Everything below from the line with "avant le thème. Holland casse les codes car" through the line with "авали и т. Д." must be retyped exactly, except the pictures.

====== Recorded information

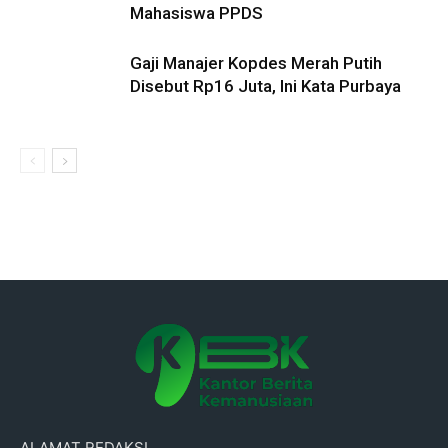
Mahasiswa PPDS
Gaji Manajer Kopdes Merah Putih
Disebut Rp16 Juta, Ini Kata Purbaya
ALAMAT REDAKSI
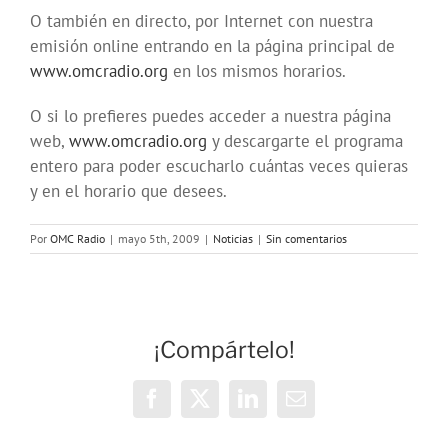
O también en directo, por Internet con nuestra
emisión online entrando en la página principal de
www.omcradio.org
en los mismos horarios.
O si lo prefieres puedes acceder a nuestra página
web,
www.omcradio.org
y descargarte el programa
entero para poder escucharlo cuántas veces quieras
y en el horario que desees.
Por
OMC Radio
|
mayo 5th, 2009
|
Noticias
|
Sin comentarios
¡Compártelo!
Facebook
X
LinkedIn
Correo
electrónico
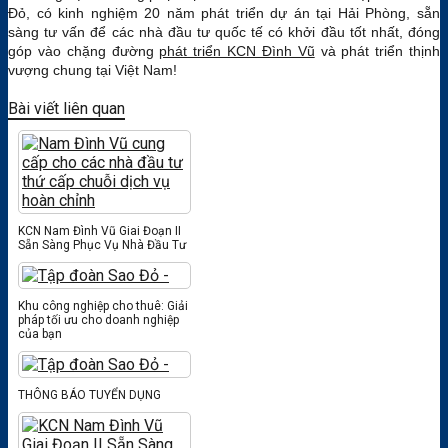
Đỏ, có kinh nghiệm 20 năm phát triển dự án tại Hải Phòng, sẵn
sàng tư vấn để các nhà đầu tư quốc tế có khởi đầu tốt nhất, đóng
góp vào chặng đường
phát triển KCN Đình Vũ
và phát triển thịnh
vượng chung tại Việt Nam!
Bài viết liên quan
KCN Nam Đình Vũ Giai Đoạn II
Sẵn Sàng Phục Vụ Nhà Đầu Tư
Khu công nghiệp cho thuê: Giải
pháp tối ưu cho doanh nghiệp
của bạn
THÔNG BÁO TUYỂN DỤNG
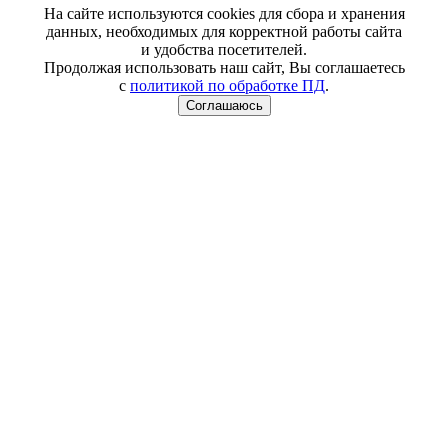
На сайте используются cookies для сбора и хранения
данных, необходимых для корректной работы сайта
и удобства посетителей.
Продолжая использовать наш сайт, Вы соглашаетесь
с
политикой по обработке ПД
.
Соглашаюсь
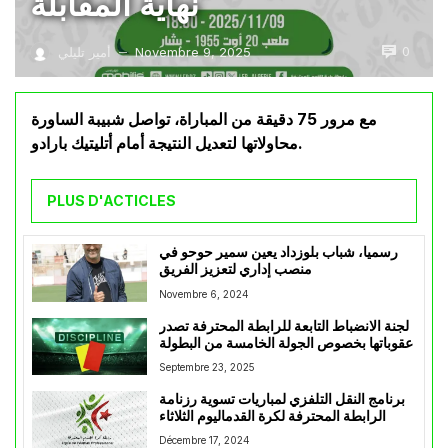
نهاية المقابلة
0
Novembre 9, 2025
أمير تليلي
—
مع مرور 75 دقيقة من المباراة، تواصل شبيبة الساورة
محاولاتها لتعديل النتيجة أمام أتليتيك بارادو.
PLUS D'ACTICLES
رسميا، شباب بلوزداد يعين سمير حوحو في
منصب إداري لتعزيز الفريق
Novembre 6, 2024
لجنة الانضباط التابعة للرابطة المحترفة تصدر
عقوباتها بخصوص الجولة الخامسة من البطولة
Septembre 23, 2025
برنامج النقل التلفزي لمباريات تسوية رزنامة
الرابطة المحترفة لكرة القدماليوم الثلاثاء
Décembre 17, 2024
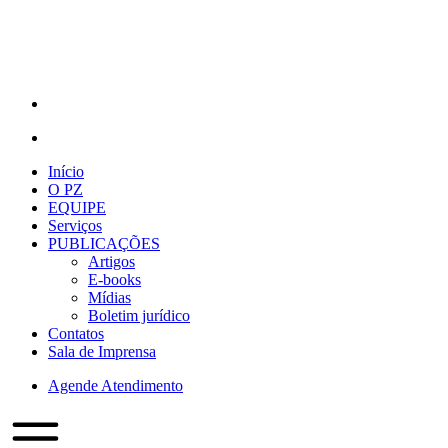
Início
O PZ
EQUIPE
Serviços
PUBLICAÇÕES
Artigos
E-books
Mídias
Boletim jurídico
Contatos
Sala de Imprensa
Agende Atendimento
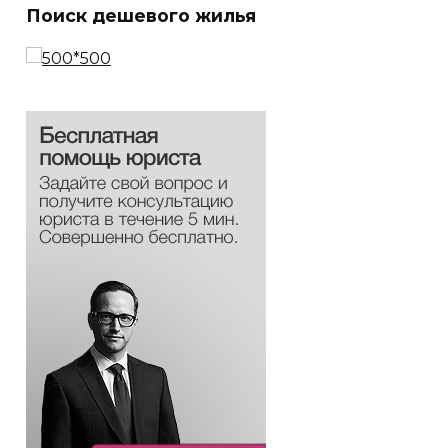
Поиск дешевого жилья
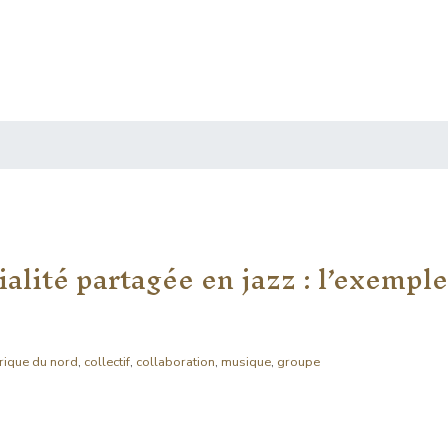
ialité partagée en jazz : l’exempl
ique du nord
,
collectif
,
collaboration
,
musique
,
groupe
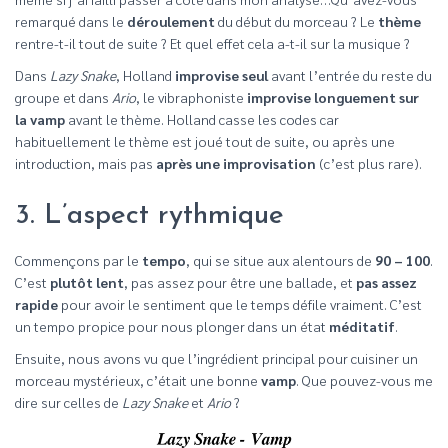
remarqué dans le
déroulement
du début du morceau ? Le
thème
rentre-t-il tout de suite ? Et quel effet cela a-t-il sur la musique ?
Dans
Lazy Snake
, Holland
improvise seul
avant l’entrée du reste du
groupe et dans
Ario
, le vibraphoniste
improvise longuement sur
la vamp
avant le thème. Holland casse les codes car
habituellement le thème est joué tout de suite, ou après une
introduction, mais pas
après une improvisation
(c’est plus rare).
3. L’aspect rythmique
Commençons par le
tempo
, qui se situe aux alentours de
90 – 100
.
C’est
plutôt lent
, pas assez pour être une ballade, et
pas assez
rapide
pour avoir le sentiment que le temps défile vraiment. C’est
un tempo propice pour nous plonger dans un état
méditatif
.
Ensuite, nous avons vu que l’ingrédient principal pour cuisiner un
morceau mystérieux, c’était une bonne
vamp
. Que pouvez-vous me
dire sur celles de
Lazy Snake
et
Ario
?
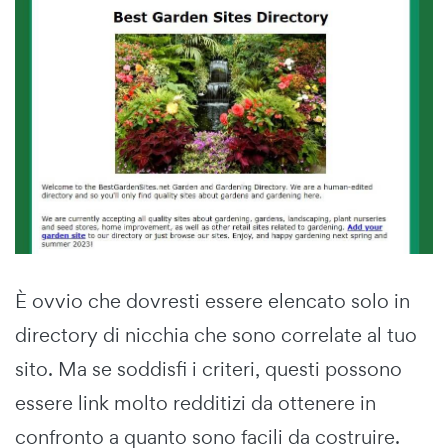
È ovvio che dovresti essere elencato solo in
directory di nicchia che sono correlate al tuo
sito. Ma se soddisfi i criteri, questi possono
essere link molto redditizi da ottenere in
confronto a quanto sono facili da costruire.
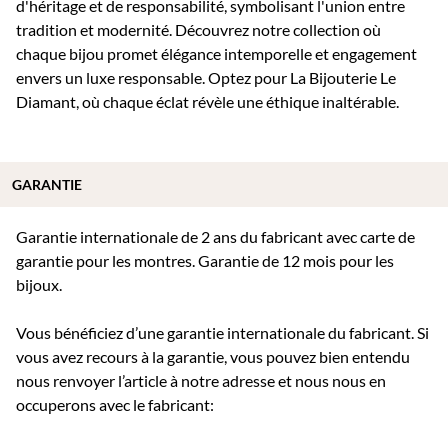
d'héritage et de responsabilité, symbolisant l'union entre
tradition et modernité. Découvrez notre collection où
chaque bijou promet élégance intemporelle et engagement
envers un luxe responsable. Optez pour La Bijouterie Le
Diamant, où chaque éclat révèle une éthique inaltérable.
GARANTIE
Garantie internationale de 2 ans du fabricant avec carte de
garantie pour les montres. Garantie de 12 mois pour les
bijoux.
Vous bénéficiez d’une garantie internationale du fabricant. Si
vous avez recours à la garantie, vous pouvez bien entendu
nous renvoyer l’article à notre adresse et nous nous en
occuperons avec le fabricant:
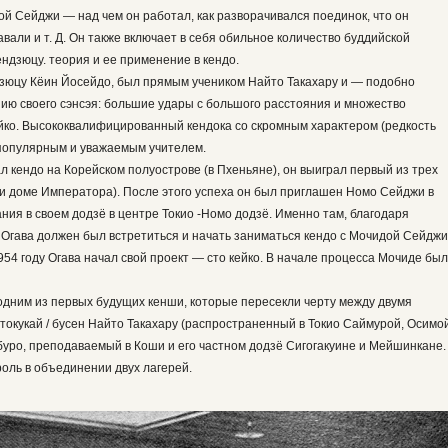
ой Сейджи — над чем он работал, как разворачивался поединок, что он
авали и т. Д. Он также включает в себя обильное количество буддийской
ендзюцу. теория и ее применение в кендо.
зюцу Кёин Йосейдо, был прямым учеником Найто Такахару и — подобно
ию своего сэнсэя: большие удары с большого расстояния и множество
кейко. Высококвалифицированный кендока со скромным характером (редкость
ь популярным и уважаемым учителем.
ал кендо на Корейском полуострове (в Пхеньяне), он выиграл первый из трех
и доме Императора). После этого успеха он был приглашен Номо Сейджи в
ия в своем додзё в центре Токио -Номо додзё. Именно там, благодаря
Огава должен был встретиться и начать заниматься кендо с Мочидой Сейджи
954 году Огава начал свой проект — сто кейко. В начале процесса Мочиде бы
 одним из первых будущих кенши, которые пересекли черту между двумя
токукай / бусен Найто Такахару (распространенный в Токио Саймурой, Осимо
буро, преподаваемый в Коши и его частном додзё Сигогакуине и Мейшинкане.
оль в объединении двух лагерей.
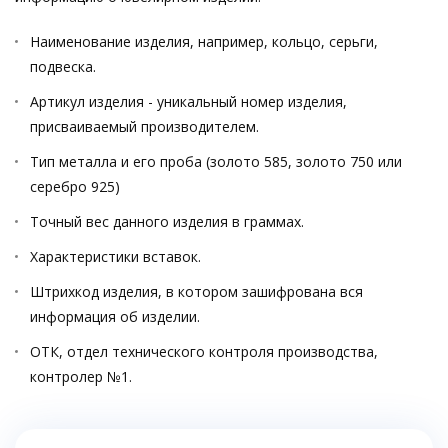
Наименование изделия, например, кольцо, серьги,
подвеска.
Артикул изделия - уникальный номер изделия,
присваиваемый производителем.
Тип металла и его проба (золото 585, золото 750 или
серебро 925)
Точный вес данного изделия в граммах.
Характеристики вставок.
Штрихкод изделия, в котором зашифрована вся
информация об изделии.
ОТК, отдел технического контроля производства,
контролер №1.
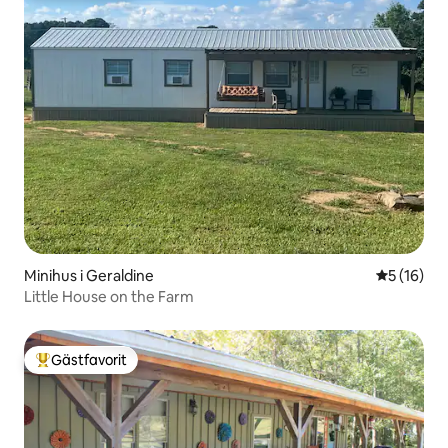
Minihus i Geraldine
5 av 5 i g
5 (16)
Little House on the Farm
Gästfavorit
Populär gästfavorit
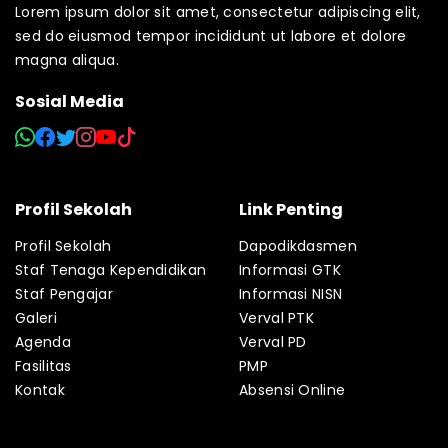
Lorem ipsum dolor sit amet, consectetur adipiscing elit,
sed do eiusmod tempor incididunt ut labore et dolore
magna aliqua.
Sosial Media
Profil Sekolah
Link Penting
Profil Sekolah
Dapodikdasmen
Staf Tenaga Kependidikan
Informasi GTK
Staf Pengajar
Informasi NISN
Galeri
Verval PTK
Agenda
Verval PD
Fasilitas
PMP
Kontak
Absensi Online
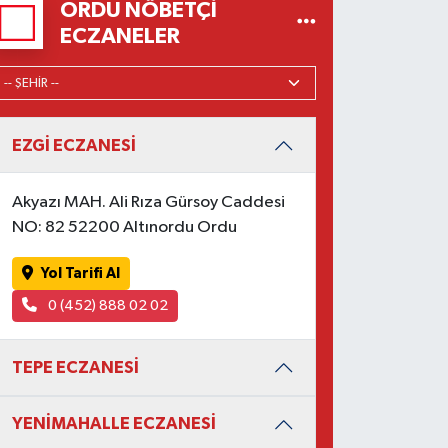
ORDU NÖBETÇI
ECZANELER
EZGİ ECZANESİ
Akyazı MAH. Ali Rıza Gürsoy Caddesi
NO: 82 52200 Altınordu Ordu
Yol Tarifi Al
0 (452) 888 02 02
TEPE ECZANESİ
YENİMAHALLE ECZANESİ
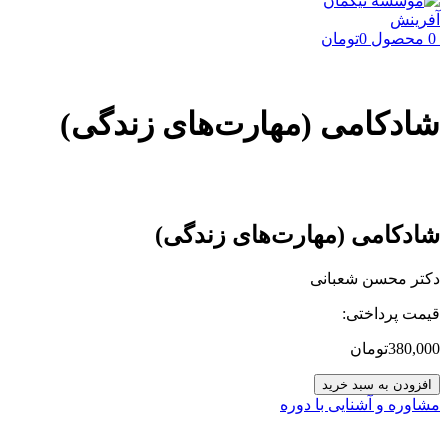
0
محصول
0
تومان
شادکامی (مهارت‌های زندگی)
شادکامی (مهارت‌های زندگی)
دکتر محسن شعبانی
قیمت پرداختی:
380,000
تومان
شادکامی
افزودن به سبد خرید
(مهارت‌های
مشاوره و آشنایی با دوره
زندگی)
عدد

============

* [Output below]:
avant le thème. Holland casse les codes car
habituellement le thème est joué tout de suite, ou après une
introduction, mais pas
après une improvisation
(c’est plus rare).
3. L’aspect rythmique
Commençons par le
tempo
, qui se situe aux alentours de
90 – 100
.
C’est
plutôt lent
, pas assez pour être une ballade, et
pas assez
rapide
pour avoir le sentiment que le temps défile vraiment. C’est
un tempo propice pour nous plonger dans un état
méditatif
.
Ensuite, nous avons vu que l’ingrédient principal pour cuisiner un
morceau mystérieux, c’était une bonne
vamp
. Que pouvez-vous me
dire sur celles de
Lazy Snake
et
Ario
?
È ovvio che dovresti essere elencato solo in
directory di nicchia che sono correlate al tuo
sito. Ma se soddisfi i criteri, questi possono
essere link molto redditizi da ottenere in
confronto a quanto sono facili da costruire.
d'héritage et de responsabilité, symbolisant l'union entre
tradition et modernité. Découvrez notre collection où
chaque bijou promet élégance intemporelle et engagement
envers un luxe responsable. Optez pour La Bijouterie Le
Diamant, où chaque éclat révèle une éthique inaltérable.
GARANTIE
Garantie internationale de 2 ans du fabricant avec carte de
garantie pour les montres. Garantie de 12 mois pour les
bijoux.
Vous bénéficiez d’une garantie internationale du fabricant. Si
vous avez recours à la garantie, vous pouvez bien entendu
nous renvoyer l’article à notre adresse et nous nous en
occuperons avec le fabricant:
ой Сейджи — над чем он работал, как разворачивался поединок, что он
авали и т. Д. Он также включает в себя обильное количество буддийской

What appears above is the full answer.